Die sogenannten Kindererziehungszeiten, die für die Rente zählen, werden per Stichtag zugestanden. Für vor 1992 geborene Kinder werden seit 1. Juli die ersten 24 Monate ab der Geburt angerechnet. Das entspricht zwei Rentenpunkten – insgesamt monatlich etwa 56,28 Euro pro Kind. Für Kinder, die nach 1992 geboren sind, werden 36 Monate berücksichtigt (84,42 Euro pro Monat).
Für Adoptiveltern gilt deshalb: Kommt das Kind mit drei Jahren oder später in die neue Familie, werden den neuen Müttern gar keine Kindererziehungszeiten angerechnet. Kommen die Kinder früher in die Familien, werden die Erziehungszeiten zwischen Adoptivmutter und leiblicher Mutter aufgeteilt. Sind sowohl die leibliche als auch die Adoptivmutter bereits in Rente, profitiert allerdings allein die leibliche Mutter von der Verbesserung seit 1. Juli. Wenn das Kind bis zum zwölften Lebensmonat bei ihr lebte, bekommt sie den vollen Zuschlag für das zweite Jahr.
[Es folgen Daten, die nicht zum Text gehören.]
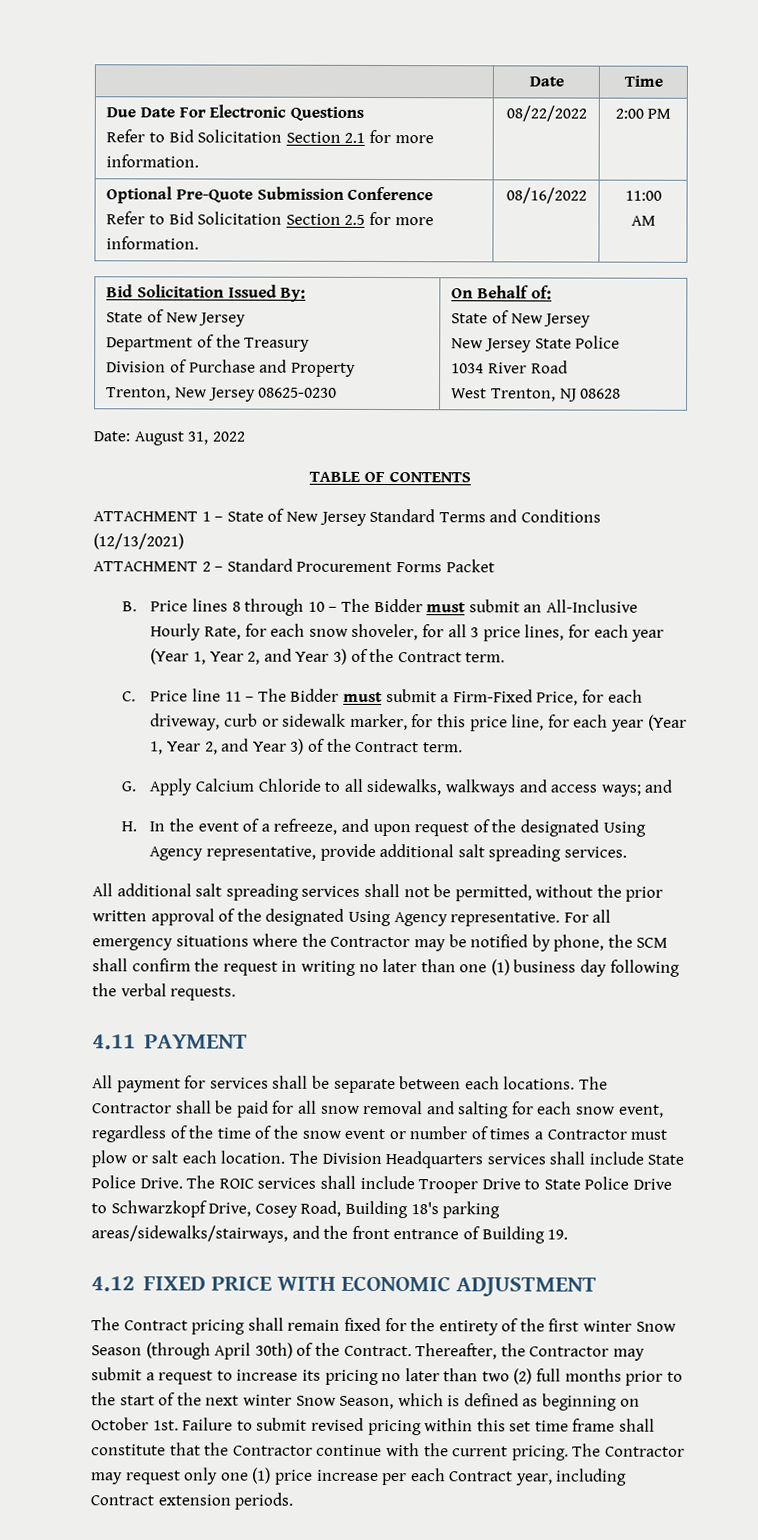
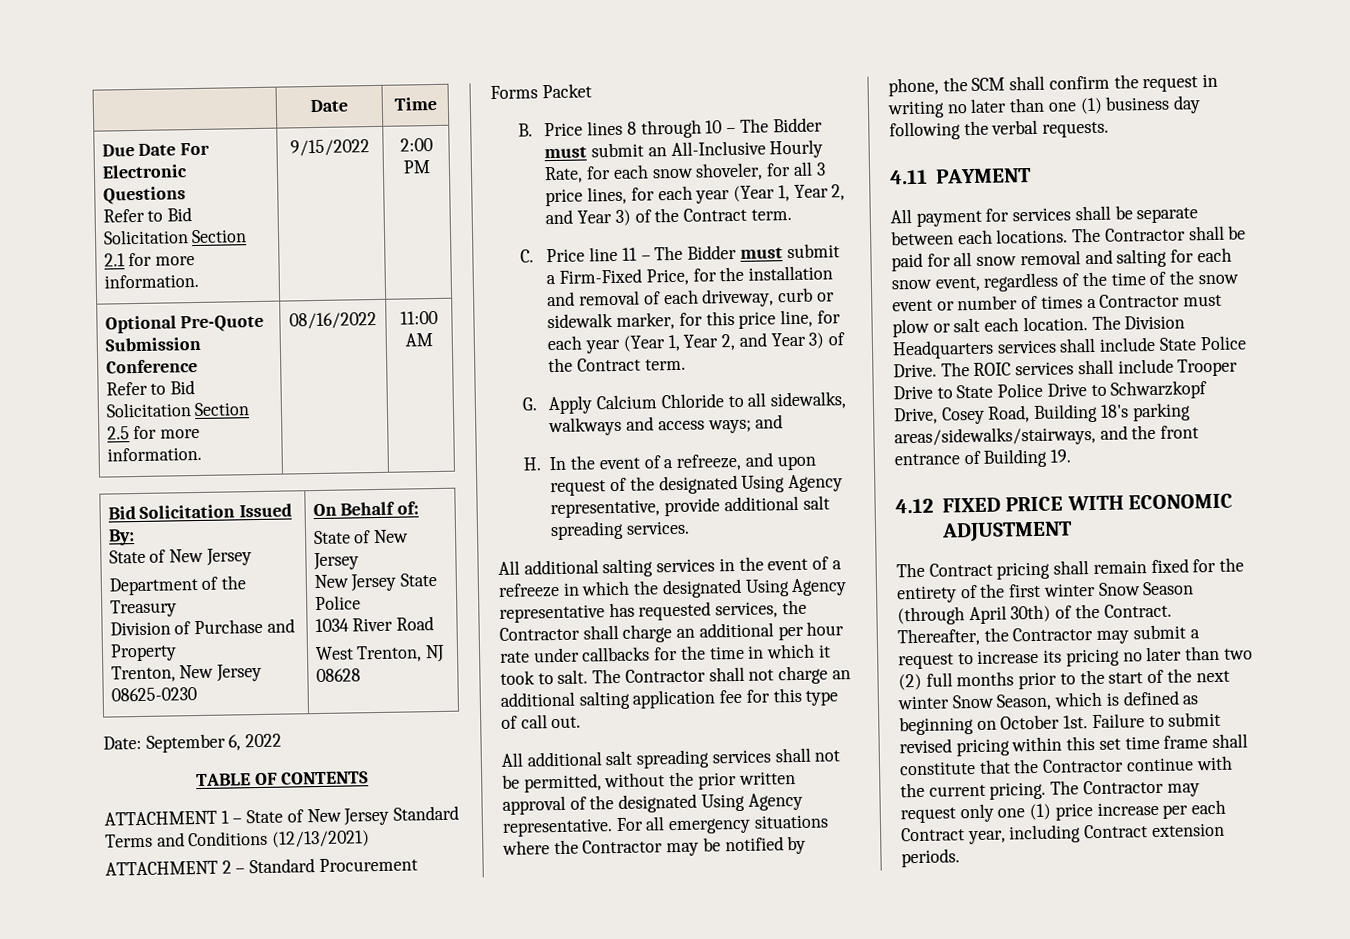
[505,105,587,122] 08/22/2022 -> [290,139,370,157] 9/15/2022
[133,431,209,446] August 31, -> [145,733,242,753] September 6,
(604, 696) none -> [719,265,834,282] [547,290,661,307] the installation and removal of
(627, 852) none -> [498,556,842,578] [498,578,848,599] [499,599,807,623] [499,621,845,643] [500,643,831,663] [500,665,851,685] [500,687,839,710] [501,714,582,729] // All additional salting services in the event of a refreeze in which the designated Using Agency representative has requested services, the Contractor shall charge an additional per hour rate under callbacks for the time in which it took to salt. The Contractor shall not charge an additional salting application fee for this type of call out.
Rentenexperte Joachim Rock vom Paritätischen Gesamtverband erklärt: „Die Kindererziehungszeiten sind eben nicht als direkte Honorierung von Kindererziehung zu verstehen.“ Deren Anerkennung sei weitgehend pauschal, „sodass es in Einzelfällen zu Ungerechtigkeiten kommen kann. Da besteht ein Konflikt mit allgemeinen Gerechtigkeitsvorstellungen und dem Rentenrecht“, sagt er. Man brauche „differenziertere Lösungen“.